**ASSIGNMENT**: Please count the lines in the entries below that contain the string "minimum", matching case exactly, and reply with only that number.

**DATA RECORDS**:
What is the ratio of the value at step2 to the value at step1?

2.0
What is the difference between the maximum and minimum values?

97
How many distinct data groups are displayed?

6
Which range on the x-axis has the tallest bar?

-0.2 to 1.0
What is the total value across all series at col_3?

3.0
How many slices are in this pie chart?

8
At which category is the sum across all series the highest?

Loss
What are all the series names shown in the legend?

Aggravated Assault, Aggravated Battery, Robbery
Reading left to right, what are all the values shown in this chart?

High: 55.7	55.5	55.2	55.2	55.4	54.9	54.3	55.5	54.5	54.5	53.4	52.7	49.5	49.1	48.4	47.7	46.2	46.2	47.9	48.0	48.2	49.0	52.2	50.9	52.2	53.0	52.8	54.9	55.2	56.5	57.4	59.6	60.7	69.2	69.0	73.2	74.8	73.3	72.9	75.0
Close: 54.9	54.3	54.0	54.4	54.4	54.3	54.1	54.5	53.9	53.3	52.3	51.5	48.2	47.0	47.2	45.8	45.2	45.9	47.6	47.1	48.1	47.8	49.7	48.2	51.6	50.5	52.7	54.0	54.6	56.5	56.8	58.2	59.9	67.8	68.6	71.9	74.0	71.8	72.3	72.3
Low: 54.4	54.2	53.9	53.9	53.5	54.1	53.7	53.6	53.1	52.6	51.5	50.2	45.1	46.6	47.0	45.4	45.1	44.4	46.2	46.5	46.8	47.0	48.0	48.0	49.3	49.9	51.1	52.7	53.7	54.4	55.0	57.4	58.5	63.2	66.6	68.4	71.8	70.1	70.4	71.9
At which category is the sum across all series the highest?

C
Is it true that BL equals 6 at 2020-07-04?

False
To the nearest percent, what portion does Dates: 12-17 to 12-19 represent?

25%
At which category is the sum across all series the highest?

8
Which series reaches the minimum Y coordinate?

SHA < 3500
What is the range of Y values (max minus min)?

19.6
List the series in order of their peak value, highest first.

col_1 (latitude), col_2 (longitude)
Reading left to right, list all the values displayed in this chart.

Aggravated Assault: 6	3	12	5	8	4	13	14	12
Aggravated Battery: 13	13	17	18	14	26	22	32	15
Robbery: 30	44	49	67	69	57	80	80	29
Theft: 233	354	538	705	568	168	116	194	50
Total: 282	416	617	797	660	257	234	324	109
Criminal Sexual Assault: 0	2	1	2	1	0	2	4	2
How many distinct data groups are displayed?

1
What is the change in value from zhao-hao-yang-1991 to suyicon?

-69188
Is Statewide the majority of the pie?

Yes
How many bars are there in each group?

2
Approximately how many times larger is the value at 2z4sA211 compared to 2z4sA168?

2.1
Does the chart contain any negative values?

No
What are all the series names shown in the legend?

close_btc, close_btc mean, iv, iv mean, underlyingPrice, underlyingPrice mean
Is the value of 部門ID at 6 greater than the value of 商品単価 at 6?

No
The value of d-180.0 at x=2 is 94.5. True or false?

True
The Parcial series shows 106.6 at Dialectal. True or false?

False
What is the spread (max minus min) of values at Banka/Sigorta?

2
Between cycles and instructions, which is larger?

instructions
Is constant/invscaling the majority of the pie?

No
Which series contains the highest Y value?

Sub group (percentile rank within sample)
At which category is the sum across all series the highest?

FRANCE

**RESPONSE FOR THIS EXERCISE**: 2